In december 2011 kreeg verdachte te horen dat de licentieovereenkomst van bedrijfsnaam 1 op korte termijn zou worden beëindigd. Deze licentie betrof ongeveer 85% van de omzet van het bedrijf. Op dat moment was het dus duidelijk voor verdachte, als middellijk directeur en leidinggevende van het bedrijf, dat over een aantal maanden besloten vennootschap 1 nauwelijks meer omzet zou hebben en afstevende op een faillissement. Verdachte heeft dat zelf ook ingezien nu hij heeft verklaard dat hij in januari 2012 een aanvraag bij het UWV had gedaan voor collectief ontslag van zijn personeel.
Uit het dossier is niet naar voren gekomen dat de onttrekkingen een zakelijke achtergrond hadden en dus gerechtvaardigd ten laste van de boedel van besloten vennootschap 1 kwamen.
Welbewust heeft hij geld van de rekening van besloten vennootschap 1 overgeboekt naar rekeningen van besloten vennootschap 2 en een privérekening om beslaglegging te voorkomen.
Feit 2
Verdachte heeft door het creëren van bovengenoemde geldstromen – zeker nu het geld grotendeels via bankrekeningen van derden weer bij verdachte is terechtgekomen - verhullende handelingen verricht. Er is door verdachte geschoven met het door hem aan besloten vennootschap 1 onttrokken geld op een manier die geschikt was het spoor aan de waarneming te onttrekken.
Verdachte heeft geweten dat deze gelden uit misdrijf afkomstig waren: hij heeft de gelden in het zicht van het faillissement onttrokken aan de boedel waarmee hij de rechten van schuldeisers heeft bekort.
Daarmee is de rechtbank van oordeel dat het witwassen van geld wettig en overtuigend is bewezen.

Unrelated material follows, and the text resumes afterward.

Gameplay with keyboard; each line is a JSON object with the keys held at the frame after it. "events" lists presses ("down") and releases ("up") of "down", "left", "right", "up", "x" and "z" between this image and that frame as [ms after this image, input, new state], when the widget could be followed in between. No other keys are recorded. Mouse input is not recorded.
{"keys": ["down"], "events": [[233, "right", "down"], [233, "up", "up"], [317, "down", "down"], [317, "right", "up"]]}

Ten aanzien van feit 1 en 2
Verdachte heeft aangevoerd dat hij de gelden van besloten vennootschap 1 heeft teruggestort aan de nieuwe eigenaar van besloten vennootschap 1 en dat hij door aldus te handelen niets verkeerd heeft gedaan. Verdachte stelt dat hij is benaderd door een zekere getuige 4. Deze getuige 4, een bedrijvendokter, wilde met besloten vennootschap 1 een doorstart maken, maar alleen als de gelden van besloten vennootschap 1 zouden worden teruggestort. Hiertoe heeft verdachte eerst €25.664,07 van zijn privérekening overgemaakt aan Stichting, waarna Stichting dit bedrag op 27 maart 2012 heeft overgemaakt naar de notaris ten behoeve van de koop van de aandelen in besloten vennootschap 2 door Stichting, het bedrijf dat door getuige 4 getuige 4 werd vertegenwoordigd. Verdachte heeft hierna €25.000 als koopsom voor de aandelen van de notaris terugontvangen. Stichting heeft vervolgens de aandelen in besloten vennootschap 2 (inclusief besloten vennootschap 1) verkocht aan bedrijfsnaam 2. Verdachte heeft hierna €150.000, zijnde het geld van besloten vennootschap 1, overgemaakt naar Stichting ten behoeve van bedrijfsnaam 2, zijnde de nieuwe eigenaar van besloten vennootschap 1, die het geld aan besloten vennootschap 1 zou teruggeven.
Verdachte heeft voorts verklaard dat het klopt dat hij de aandelen in besloten vennootschap 2 (inclusief besloten vennootschap 1 en een nieuw aangekocht bedrijf) aan getuige 4 om niet heeft “weggegeven”. Hij heeft hieromtrent verklaard dat hij zich bedreigd voelde door de vorige eigenaar van besloten vennootschap 1 en rust wilde voor zich zelf. Indien de rechtbank niet gelooft dat getuige 4 getuige 4 een legitieme zakenpartner was en Stichting een bonafide partij, herhaalt de raadsman van verdachte zijn verzoek om getuige 4 getuige 4 als getuige te horen.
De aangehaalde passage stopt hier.